This is misaligned, please align the continuation line under the
innermost bracket it belongs to.

>  				np = &n->next;
>  				continue;
>  			}

> @@ -2249,6 +2252,7 @@ static const struct nla_policy nl_ntbl_parm_policy[NDTPA_MAX+1] = {
>  	[NDTPA_ANYCAST_DELAY]		= { .type = NLA_U64 },
>  	[NDTPA_PROXY_DELAY]		= { .type = NLA_U64 },
>  	[NDTPA_LOCKTIME]		= { .type = NLA_U64 },
> +	[NDTPA_EVICT_NOCARRIER]		= { .type = NLA_U8 },

Input needs to be validated, right?
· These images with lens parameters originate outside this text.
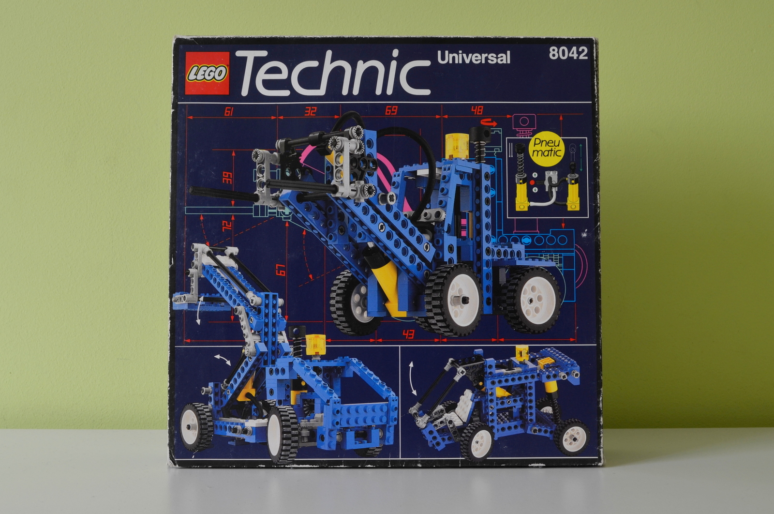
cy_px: 257
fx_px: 837
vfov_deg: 34.1
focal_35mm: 39
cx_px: 387
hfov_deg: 49.6
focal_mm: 26
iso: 125
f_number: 10
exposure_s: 1.6
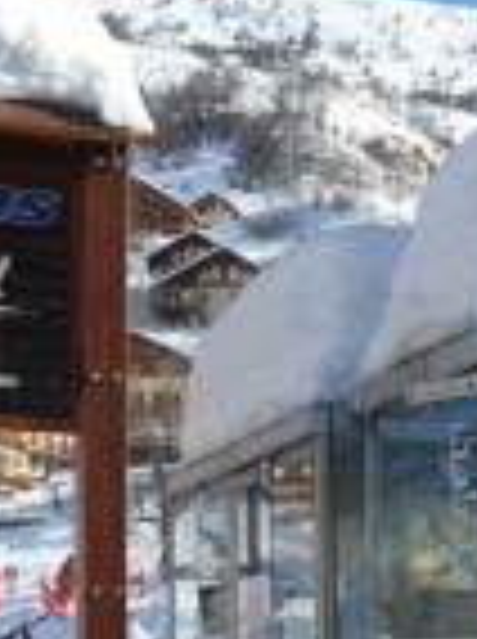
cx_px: 495
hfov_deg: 16.2
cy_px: 562
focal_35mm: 89
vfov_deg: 21.6
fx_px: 1640
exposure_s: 1/180
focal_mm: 6.3
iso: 80
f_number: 8.2
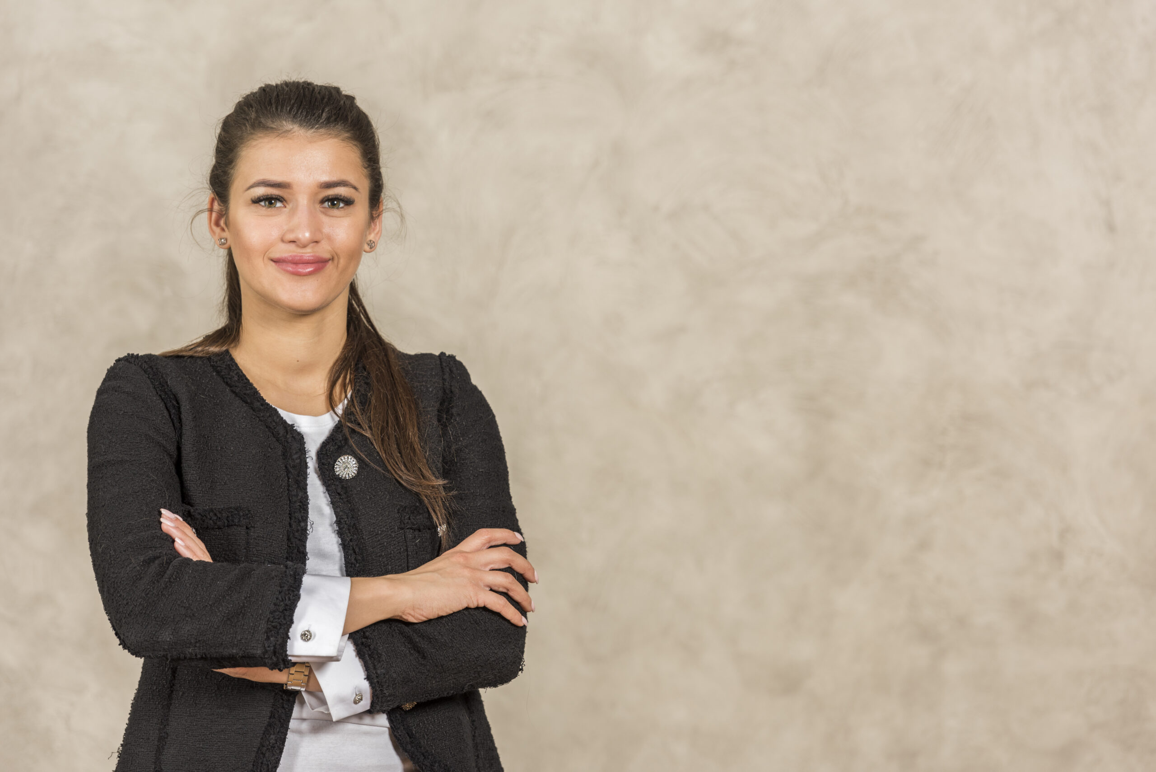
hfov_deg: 11.7
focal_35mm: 175
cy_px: 386
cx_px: 578
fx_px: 5621
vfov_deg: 7.9
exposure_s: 1/160
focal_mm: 175
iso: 250
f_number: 4.5
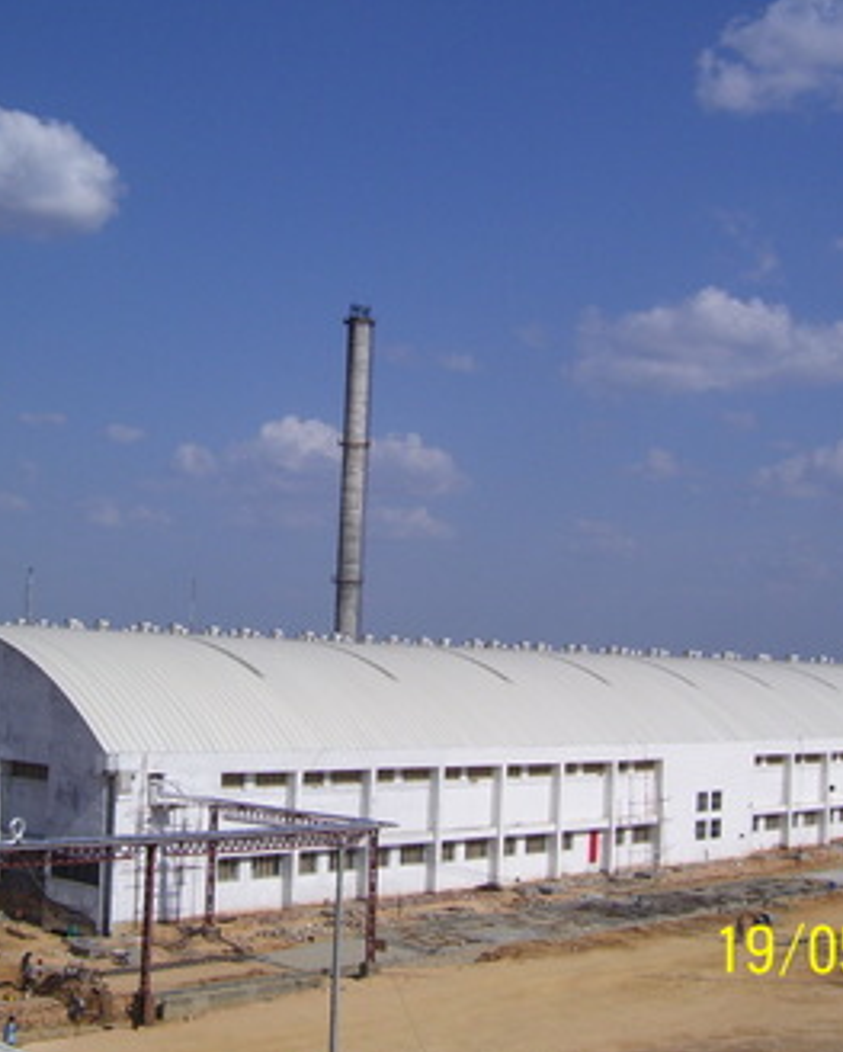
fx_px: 1713
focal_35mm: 55
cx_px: 305
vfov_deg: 34.1
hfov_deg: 27.5
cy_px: 496
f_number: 4.8
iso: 80
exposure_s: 1/1500
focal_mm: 6
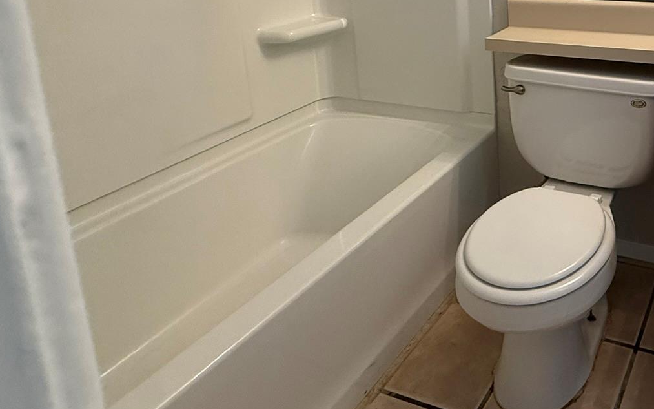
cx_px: 615
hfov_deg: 53.2
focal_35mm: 30
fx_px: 535
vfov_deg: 36.7
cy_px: -17
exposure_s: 1/120
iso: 250
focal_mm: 2.22
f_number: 2.2
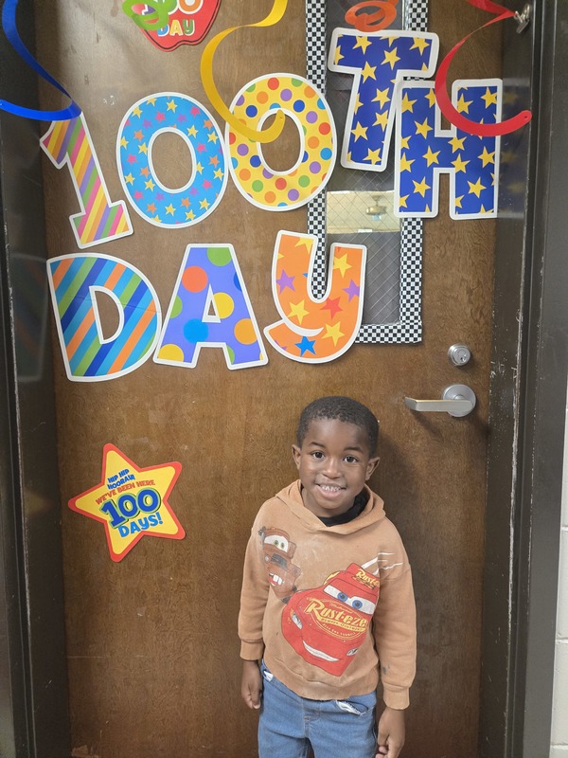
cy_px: 379
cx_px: 284
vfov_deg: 73.9
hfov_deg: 58.9
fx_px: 503
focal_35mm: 23
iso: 1000
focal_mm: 5.4
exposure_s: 1/120
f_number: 1.8
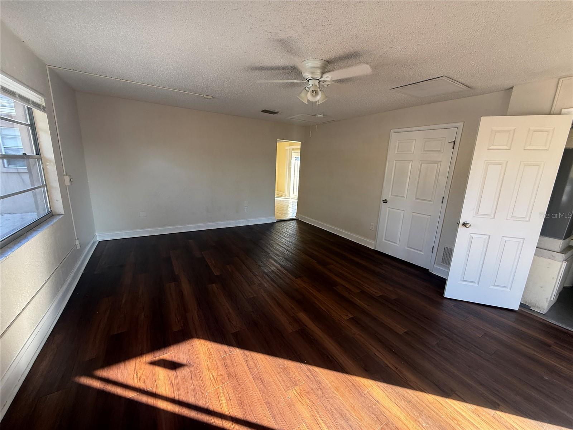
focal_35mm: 14
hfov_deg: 102.1
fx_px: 232
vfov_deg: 85.7
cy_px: 215
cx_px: 286
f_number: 2.2
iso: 100
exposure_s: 1/99
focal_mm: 2.22
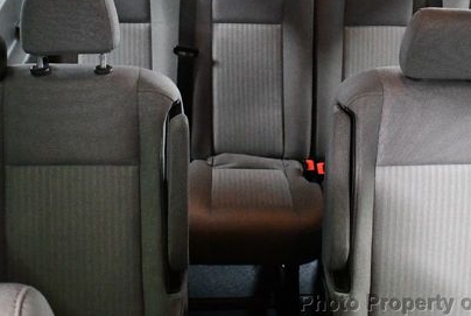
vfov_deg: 23.6
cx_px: 282
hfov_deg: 34.9
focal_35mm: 57
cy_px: 75
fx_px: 747
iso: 10000
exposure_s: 1/60
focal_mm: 18
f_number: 3.5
NLA_POLICY_MAX(NLA_U8, 1) ?

>  };

> @@ -3679,6 +3686,7 @@ static struct neigh_sysctl_table {
>  		NEIGH_SYSCTL_UNRES_QLEN_REUSED_ENTRY(QUEUE_LEN, QUEUE_LEN_BYTES, "unres_qlen"),
>  		NEIGH_SYSCTL_MS_JIFFIES_REUSED_ENTRY(RETRANS_TIME_MS, RETRANS_TIME, "retrans_time_ms"),
>  		NEIGH_SYSCTL_MS_JIFFIES_REUSED_ENTRY(BASE_REACHABLE_TIME_MS, BASE_REACHABLE_TIME, "base_reachable_time_ms"),
> +		NEIGH_SYSCTL_ZERO_INTMAX_ENTRY(EVICT_NOCARRIER, "evict_nocarrier"),

Same here, we need to accept only the meaningful values (0 and 1).

>  		[NEIGH_VAR_GC_INTERVAL] = {
>  			.procname	= "gc_interval",
>  			.maxlen		= sizeof(int),